* _Assignment_
Your answer must restate the listing below word for word and contain no images.

* _Input data_
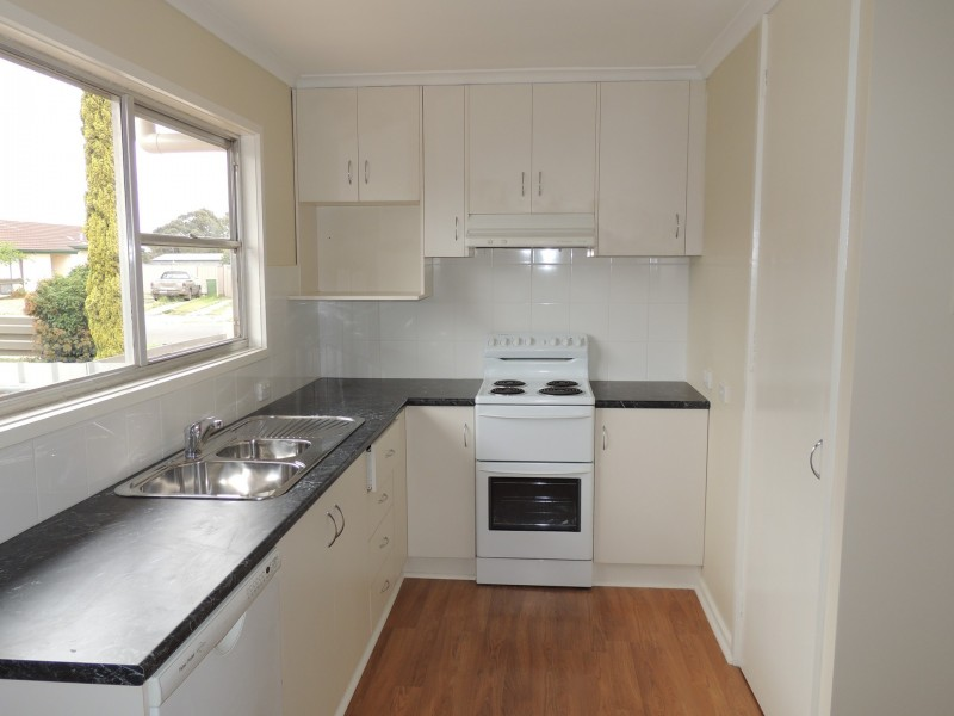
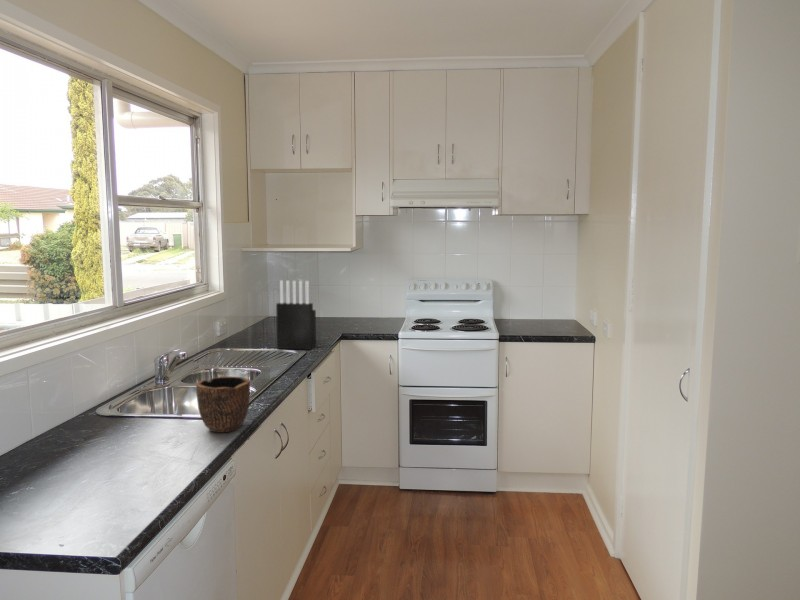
+ knife block [275,279,317,351]
+ bowl [195,375,251,433]
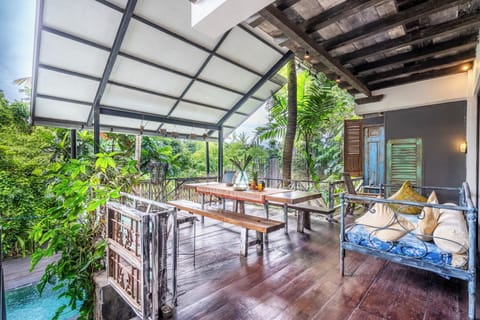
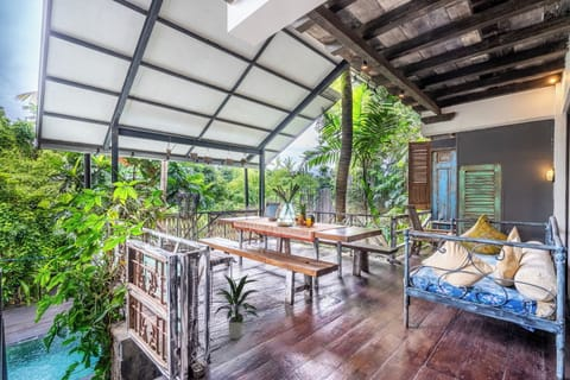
+ indoor plant [213,273,260,340]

* _Answer to the exercise_
+ knife block [275,279,317,351]
+ bowl [195,375,251,433]
+ indoor plant [213,273,260,340]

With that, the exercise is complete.